As understood for millennia, Black Mesa and Big Mountain are inherently, energetically feminine. Yang, masculine digging and drilling for monetary profit and environmental ruin constitute a direct assault on this yin feminine holy center of the land we live on, North America.
In that sense Black Mesa/Big Mountain represent a microcosmic mirror of the deranged yang-masculine dominance, and the ongoing determined debasement of feminine, life-sustaining peoples, persons, substances and ways — as is evidenced all over the planet.
The native elders and the traditional families of Black Mesa appreciate coal as a substance that serves as the liver of the Sacred Female Mountain. When coal is taken from the ground, it no longer can absorb and neutralize impurities in the air and water, the arising thoughts and feelings that circulate in the atmosphere of our planet home.
Even in the face of genocide and ongoing persecution, native peoples have faithfully perpetuated ceremonies intended to give back appreciation and the primal energies of thought, song and dance to help maintain the balance of natural forces of sunlight, rain and winds, and further to reaffirm respect for all life and trust in the Great Spirit. This is how they express it. This is what they do. This is the nature of the call they are sounding, the support they seek.
Igniting a Spiritual Fire
Sovereignty Summer is a term that originated in Canada, arising through the indigenous movement Idle No More. The movement demands sustainable development as well restoration of integrity to sworn treaties. “We believe in healthy, just, equitable and sustainable communities,” the movement reasons, “and (we) have a vision and plan of how to build them. Please join us in creating this vision.”

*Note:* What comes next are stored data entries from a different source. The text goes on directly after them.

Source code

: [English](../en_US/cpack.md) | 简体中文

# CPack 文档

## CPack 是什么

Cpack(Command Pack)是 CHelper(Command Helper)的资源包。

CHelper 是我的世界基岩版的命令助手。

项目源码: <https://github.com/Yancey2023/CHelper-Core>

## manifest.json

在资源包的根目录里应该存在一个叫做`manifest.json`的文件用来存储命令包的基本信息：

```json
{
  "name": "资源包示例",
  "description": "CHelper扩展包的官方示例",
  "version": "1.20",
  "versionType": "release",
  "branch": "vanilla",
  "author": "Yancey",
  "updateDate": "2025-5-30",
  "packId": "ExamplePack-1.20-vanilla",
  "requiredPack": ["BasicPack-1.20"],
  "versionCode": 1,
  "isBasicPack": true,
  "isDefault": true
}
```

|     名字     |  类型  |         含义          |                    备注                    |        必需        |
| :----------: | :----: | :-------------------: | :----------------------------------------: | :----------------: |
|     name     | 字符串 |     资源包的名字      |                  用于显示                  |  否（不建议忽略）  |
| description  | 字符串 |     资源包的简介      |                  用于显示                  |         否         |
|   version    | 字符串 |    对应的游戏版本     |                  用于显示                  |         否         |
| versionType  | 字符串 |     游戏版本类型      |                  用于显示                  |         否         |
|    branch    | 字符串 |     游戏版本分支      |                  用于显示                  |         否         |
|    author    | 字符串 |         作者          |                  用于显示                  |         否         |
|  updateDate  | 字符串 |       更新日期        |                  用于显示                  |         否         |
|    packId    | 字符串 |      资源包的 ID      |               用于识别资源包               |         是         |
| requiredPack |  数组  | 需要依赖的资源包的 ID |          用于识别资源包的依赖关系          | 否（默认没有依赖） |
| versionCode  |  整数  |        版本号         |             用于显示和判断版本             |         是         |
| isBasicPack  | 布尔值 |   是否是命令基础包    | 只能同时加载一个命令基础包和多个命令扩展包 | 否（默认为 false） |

Idle No More has ignited a spiritual fire in the hearts of thousands of human beings to address a range of core matters, including the fundamental issue of protecting the earth that sustains us so life may endure and we may all go forward. They intend to keep striking sparks.

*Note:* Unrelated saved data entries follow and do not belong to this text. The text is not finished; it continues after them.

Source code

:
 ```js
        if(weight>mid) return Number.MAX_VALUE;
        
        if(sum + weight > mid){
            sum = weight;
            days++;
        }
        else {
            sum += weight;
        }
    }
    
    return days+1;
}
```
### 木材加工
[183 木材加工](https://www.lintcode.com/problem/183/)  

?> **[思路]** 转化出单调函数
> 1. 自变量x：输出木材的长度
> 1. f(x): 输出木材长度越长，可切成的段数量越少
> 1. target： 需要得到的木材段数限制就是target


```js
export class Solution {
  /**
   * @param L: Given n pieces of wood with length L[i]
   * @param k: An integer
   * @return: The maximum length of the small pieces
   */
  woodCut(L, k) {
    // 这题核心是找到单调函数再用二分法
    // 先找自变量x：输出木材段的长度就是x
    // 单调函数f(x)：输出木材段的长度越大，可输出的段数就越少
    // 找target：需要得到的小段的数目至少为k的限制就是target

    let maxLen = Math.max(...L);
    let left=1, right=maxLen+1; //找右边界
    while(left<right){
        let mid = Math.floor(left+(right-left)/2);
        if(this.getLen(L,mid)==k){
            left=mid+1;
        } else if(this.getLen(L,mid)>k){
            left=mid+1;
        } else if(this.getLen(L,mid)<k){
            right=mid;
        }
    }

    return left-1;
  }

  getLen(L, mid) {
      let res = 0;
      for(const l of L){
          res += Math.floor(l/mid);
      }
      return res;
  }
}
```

The human beings who sparked Idle No More have networked with Defenders of the Land to make a declaration: “We are in a critical time,” they write, “where lives, lands, waters and Creation are at-risk and they must be protected.” They call the attention of people to the potential of Sovereignty Summer. Meanwhile, in Alberta earlier this month, many native peoples gathered to create and then to sign a historic document, the Turtle Lodge Treaty. Of this treaty we are likely to hear more in the years to come.
Big Medicine is afoot. There is a spiritual energy stirring and a larger awakening is on the horizon as we transition to Sovereignty Summer. The gathering at Big Mountain is one facet or node of this ongoing awakening.
The gathering space at Black Mesa is already full this year. Organizers cannot accommodate anyone else coming. But there are other ways to support the effort to maintain Big Mountain, Black Mesa and the Four Corners, and to support the whole of the earth in a sacred manner. That is the idea animating Sovereignty Summer: to come together not in one particular place, but to establish a spiritually respectful stance where you are called upon the land.
* The four sacred mountains: Mount Blanca in Colorado, Mount Taylor in New Mexico, San Francisco Peaks in Arizona, and Mount Hesperus in Utah.